When the Blues Remain Instead of Hope
When I didn't make that Little League team, my entire summer--which at that age seemed like my entire life--seemed empty and meaningless. When I received that low grade in college, I could envision only low grades for the next four years. When my heart was broken because that young woman left me, I couldn't imagine caring about anyone else again.
In each case, an expectation of future good was not part of my thinking because I didn't expect God to give me something better in the future than what I was facing in the present.
But in each case God did give me something better. I started playing basketball instead of baseball that summer, and I developed a love for basketball that led to varsity letters and a college scholarship. The low grade in college was the only low grade that I ever received. And I can't begin to describe the depth of my love for my wife and how far it surpasses anything that I felt for that other young woman.
When I refuse to believe what God says and I focus instead on what I feel or experience, the blues evict the hope that God tells me should remain.
When the Blues Remain Instead of Love
Perhaps the main reason that the blues last so long during the down times of life is that I choose self-pity rather than the love of God and love from those who encourage and help me. The Bible says that "the greatest" of the three things that God wants to remain is love. If I shut out people--and God--during my down times, the blues will remain instead of love.
Facing Life
Sometimes getting out of bed to face life and to press on requires inner courage that can come only from God's grace. The important thing to remember during these blue times is that I am not designed to remain down. Faith, hope and love are the enduring realities that God gives to carry me through the valleys and the storms.

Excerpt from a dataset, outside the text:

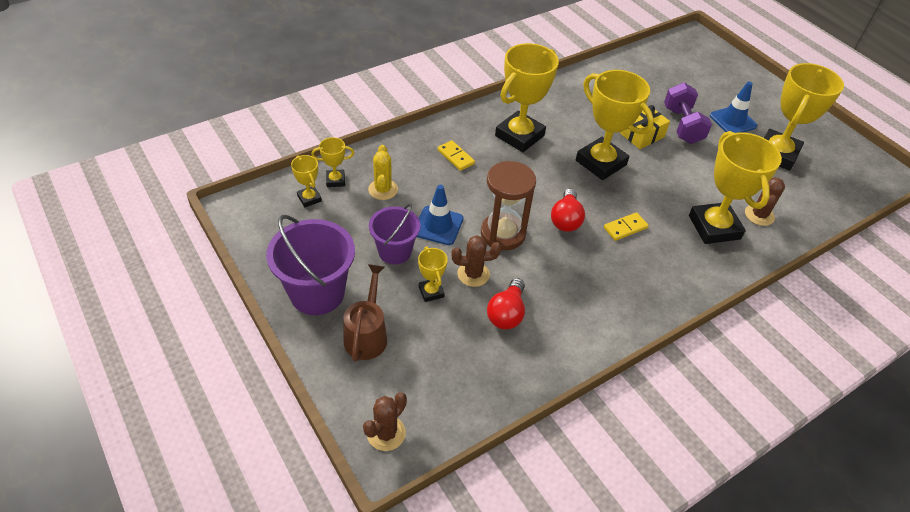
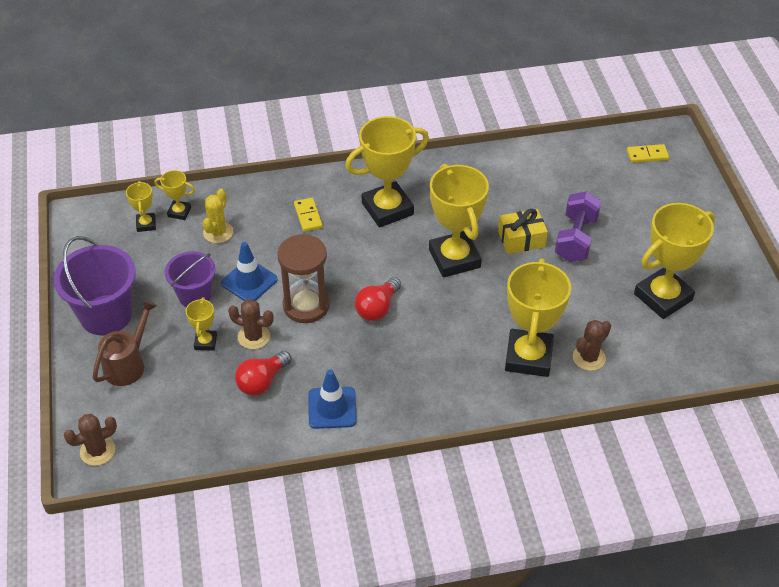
camera: 25 degrees right, 0 degrees up
(625, 228) = (433, 332): yellow domino -> yellow domino (647, 155)
(733, 121) = (639, 247): blue traffic cone -> blue traffic cone (332, 408)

When I believe God's promises in spite of my discouragement, when I look to his control of my future, and when I embrace the people around me and the Encourager beside me, I find that God takes away the lingering blues and restores my faith, my hope and my love.
VB personnally think that if we sleep with blue, we will wake up with blue. Experience tells VB that if VB sleep with singing praise/worship song in the heart, the song will still remain in VB's mind. Unconsciously, VB might wake up humming the same song. So, in VB's conclusion, if we sleep after throw all our blue and black to our caring Father in heaven, we won't wake up with blue or black, instead,we will wake up with bright light in our heart.